[Stored records]
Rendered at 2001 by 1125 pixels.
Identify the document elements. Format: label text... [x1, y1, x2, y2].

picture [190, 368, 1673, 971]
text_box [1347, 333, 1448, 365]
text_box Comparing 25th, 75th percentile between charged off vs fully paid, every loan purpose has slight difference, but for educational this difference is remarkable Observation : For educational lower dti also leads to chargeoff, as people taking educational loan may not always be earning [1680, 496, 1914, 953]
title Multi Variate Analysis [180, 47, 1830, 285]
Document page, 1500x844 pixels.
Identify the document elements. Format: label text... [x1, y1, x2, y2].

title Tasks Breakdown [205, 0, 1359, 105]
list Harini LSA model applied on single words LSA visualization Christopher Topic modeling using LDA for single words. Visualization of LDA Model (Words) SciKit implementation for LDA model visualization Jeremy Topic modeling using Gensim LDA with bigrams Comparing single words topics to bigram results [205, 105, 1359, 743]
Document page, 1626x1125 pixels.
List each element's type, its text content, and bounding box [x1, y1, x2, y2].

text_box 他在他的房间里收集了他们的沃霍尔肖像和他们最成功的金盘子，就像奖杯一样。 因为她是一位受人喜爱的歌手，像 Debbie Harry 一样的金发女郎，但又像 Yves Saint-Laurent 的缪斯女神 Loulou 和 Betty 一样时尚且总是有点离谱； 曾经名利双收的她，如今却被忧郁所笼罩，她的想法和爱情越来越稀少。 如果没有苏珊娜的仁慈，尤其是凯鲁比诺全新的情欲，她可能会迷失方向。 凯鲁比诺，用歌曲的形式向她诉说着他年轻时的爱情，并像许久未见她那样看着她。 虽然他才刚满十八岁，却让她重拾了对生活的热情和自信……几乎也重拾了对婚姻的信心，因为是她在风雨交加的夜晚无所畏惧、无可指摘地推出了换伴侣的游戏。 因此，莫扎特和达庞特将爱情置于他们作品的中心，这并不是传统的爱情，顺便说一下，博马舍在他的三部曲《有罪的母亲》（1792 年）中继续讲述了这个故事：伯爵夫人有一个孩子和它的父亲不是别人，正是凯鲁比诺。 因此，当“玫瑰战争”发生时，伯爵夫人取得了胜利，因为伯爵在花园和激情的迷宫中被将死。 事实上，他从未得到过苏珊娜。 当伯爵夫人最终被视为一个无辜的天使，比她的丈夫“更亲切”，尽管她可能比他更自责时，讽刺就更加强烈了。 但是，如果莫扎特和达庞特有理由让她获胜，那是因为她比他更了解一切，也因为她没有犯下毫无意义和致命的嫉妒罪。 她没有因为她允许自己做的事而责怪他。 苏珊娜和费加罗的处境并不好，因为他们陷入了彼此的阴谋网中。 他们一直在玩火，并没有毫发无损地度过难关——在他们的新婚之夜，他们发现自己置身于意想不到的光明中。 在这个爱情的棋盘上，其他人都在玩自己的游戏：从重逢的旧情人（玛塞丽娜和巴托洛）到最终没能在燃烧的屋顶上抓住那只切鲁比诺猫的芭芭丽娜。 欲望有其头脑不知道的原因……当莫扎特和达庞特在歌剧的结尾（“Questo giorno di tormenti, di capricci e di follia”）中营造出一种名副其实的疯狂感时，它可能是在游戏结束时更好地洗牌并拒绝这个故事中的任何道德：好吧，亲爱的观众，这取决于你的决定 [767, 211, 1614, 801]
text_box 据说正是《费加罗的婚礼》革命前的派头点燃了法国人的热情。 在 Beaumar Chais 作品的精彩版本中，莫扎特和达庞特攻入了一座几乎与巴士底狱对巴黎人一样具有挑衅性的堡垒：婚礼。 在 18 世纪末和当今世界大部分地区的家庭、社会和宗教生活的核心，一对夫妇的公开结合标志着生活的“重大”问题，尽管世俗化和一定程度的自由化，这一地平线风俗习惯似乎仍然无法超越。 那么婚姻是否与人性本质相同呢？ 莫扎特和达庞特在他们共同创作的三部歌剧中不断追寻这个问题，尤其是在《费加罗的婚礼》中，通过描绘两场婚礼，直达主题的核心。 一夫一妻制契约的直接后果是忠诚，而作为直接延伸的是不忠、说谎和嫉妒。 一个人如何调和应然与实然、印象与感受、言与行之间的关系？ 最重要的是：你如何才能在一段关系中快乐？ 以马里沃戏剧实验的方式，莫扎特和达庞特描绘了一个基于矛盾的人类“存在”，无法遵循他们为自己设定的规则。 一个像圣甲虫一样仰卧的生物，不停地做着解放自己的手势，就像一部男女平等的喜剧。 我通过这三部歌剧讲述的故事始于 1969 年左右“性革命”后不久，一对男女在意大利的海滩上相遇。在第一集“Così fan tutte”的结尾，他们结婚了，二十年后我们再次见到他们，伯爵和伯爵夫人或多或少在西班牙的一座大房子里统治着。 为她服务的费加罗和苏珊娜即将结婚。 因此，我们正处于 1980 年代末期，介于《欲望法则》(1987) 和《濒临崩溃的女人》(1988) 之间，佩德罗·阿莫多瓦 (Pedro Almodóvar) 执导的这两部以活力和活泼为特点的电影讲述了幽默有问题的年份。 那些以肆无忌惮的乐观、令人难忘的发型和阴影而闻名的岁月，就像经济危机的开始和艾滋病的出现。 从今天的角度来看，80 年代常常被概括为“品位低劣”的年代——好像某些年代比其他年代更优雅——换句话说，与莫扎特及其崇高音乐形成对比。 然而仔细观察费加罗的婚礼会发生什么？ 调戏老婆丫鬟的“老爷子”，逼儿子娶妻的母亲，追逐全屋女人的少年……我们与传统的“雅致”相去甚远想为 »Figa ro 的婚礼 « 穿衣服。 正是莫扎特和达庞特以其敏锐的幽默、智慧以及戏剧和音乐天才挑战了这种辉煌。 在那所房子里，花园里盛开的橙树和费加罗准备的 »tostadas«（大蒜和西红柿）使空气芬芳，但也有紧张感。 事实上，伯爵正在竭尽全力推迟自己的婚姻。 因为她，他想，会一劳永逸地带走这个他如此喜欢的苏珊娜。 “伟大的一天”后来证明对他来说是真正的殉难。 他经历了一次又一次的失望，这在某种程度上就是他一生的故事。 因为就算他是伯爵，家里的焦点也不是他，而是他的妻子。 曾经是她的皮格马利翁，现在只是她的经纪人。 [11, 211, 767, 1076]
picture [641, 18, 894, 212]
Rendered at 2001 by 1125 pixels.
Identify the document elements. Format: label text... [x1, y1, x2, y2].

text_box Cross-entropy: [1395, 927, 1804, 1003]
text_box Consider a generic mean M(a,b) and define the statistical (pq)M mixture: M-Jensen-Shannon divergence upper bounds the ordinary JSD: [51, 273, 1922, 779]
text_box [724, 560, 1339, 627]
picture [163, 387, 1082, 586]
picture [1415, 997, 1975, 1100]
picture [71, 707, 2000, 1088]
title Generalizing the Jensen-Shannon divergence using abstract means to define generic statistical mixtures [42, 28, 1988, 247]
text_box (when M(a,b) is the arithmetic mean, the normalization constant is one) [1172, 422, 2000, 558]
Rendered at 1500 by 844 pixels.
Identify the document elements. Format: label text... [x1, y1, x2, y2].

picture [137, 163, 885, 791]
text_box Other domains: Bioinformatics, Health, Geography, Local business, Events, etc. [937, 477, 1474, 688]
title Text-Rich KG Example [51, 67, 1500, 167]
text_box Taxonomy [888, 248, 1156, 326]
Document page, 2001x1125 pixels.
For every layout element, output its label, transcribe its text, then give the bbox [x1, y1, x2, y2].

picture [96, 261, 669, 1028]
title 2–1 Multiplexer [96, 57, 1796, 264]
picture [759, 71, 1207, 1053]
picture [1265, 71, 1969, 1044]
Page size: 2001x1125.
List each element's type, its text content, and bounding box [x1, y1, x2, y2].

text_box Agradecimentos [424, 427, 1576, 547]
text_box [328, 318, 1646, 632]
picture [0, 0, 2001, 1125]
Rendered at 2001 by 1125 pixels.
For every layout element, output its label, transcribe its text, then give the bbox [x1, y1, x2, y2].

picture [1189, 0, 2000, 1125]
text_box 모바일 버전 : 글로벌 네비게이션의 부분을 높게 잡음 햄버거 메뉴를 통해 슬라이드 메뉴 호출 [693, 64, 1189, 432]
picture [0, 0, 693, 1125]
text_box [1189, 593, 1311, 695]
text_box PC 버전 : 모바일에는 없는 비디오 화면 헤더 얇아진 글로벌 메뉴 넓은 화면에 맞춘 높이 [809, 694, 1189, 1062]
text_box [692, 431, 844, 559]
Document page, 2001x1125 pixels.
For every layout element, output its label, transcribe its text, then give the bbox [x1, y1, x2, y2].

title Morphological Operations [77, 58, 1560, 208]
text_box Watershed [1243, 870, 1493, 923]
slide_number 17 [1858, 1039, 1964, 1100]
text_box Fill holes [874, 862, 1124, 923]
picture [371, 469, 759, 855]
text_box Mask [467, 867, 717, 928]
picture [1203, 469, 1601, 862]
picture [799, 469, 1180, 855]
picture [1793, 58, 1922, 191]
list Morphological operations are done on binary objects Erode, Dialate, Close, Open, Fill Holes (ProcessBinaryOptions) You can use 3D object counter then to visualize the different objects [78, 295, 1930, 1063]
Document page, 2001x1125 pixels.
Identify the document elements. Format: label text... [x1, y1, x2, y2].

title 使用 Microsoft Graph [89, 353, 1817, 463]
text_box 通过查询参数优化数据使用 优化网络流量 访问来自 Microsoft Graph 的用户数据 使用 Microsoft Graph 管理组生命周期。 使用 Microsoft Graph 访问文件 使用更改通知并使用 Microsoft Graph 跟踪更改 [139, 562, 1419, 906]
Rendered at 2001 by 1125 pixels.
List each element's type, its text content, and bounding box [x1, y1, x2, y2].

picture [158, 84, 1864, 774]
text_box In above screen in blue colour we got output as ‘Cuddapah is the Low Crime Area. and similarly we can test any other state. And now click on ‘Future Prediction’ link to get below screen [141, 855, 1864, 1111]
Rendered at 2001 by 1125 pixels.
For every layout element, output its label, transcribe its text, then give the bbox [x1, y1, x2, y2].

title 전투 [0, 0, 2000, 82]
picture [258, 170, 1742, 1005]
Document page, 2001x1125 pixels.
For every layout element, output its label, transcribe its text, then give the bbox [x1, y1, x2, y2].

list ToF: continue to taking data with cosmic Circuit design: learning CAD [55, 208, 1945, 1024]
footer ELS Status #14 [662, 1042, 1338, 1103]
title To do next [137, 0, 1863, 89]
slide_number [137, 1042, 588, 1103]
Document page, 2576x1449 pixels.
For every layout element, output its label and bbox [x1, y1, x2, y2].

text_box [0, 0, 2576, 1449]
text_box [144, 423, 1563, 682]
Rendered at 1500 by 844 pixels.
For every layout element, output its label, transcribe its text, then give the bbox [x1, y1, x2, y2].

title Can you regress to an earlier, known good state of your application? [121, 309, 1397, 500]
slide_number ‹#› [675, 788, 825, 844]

## Work to be completed
Quote, word for word, every line from the top of the entries through the line that holds "Document page, 1500x844 pixels.".

## Solution to this problem
Rendered at 2001 by 1125 pixels.
Identify the document elements. Format: label text... [x1, y1, x2, y2].

picture [190, 368, 1673, 971]
text_box [1347, 333, 1448, 365]
text_box Comparing 25th, 75th percentile between charged off vs fully paid, every loan purpose has slight difference, but for educational this difference is remarkable Observation : For educational lower dti also leads to chargeoff, as people taking educational loan may not always be earning [1680, 496, 1914, 953]
title Multi Variate Analysis [180, 47, 1830, 285]
Document page, 1500x844 pixels.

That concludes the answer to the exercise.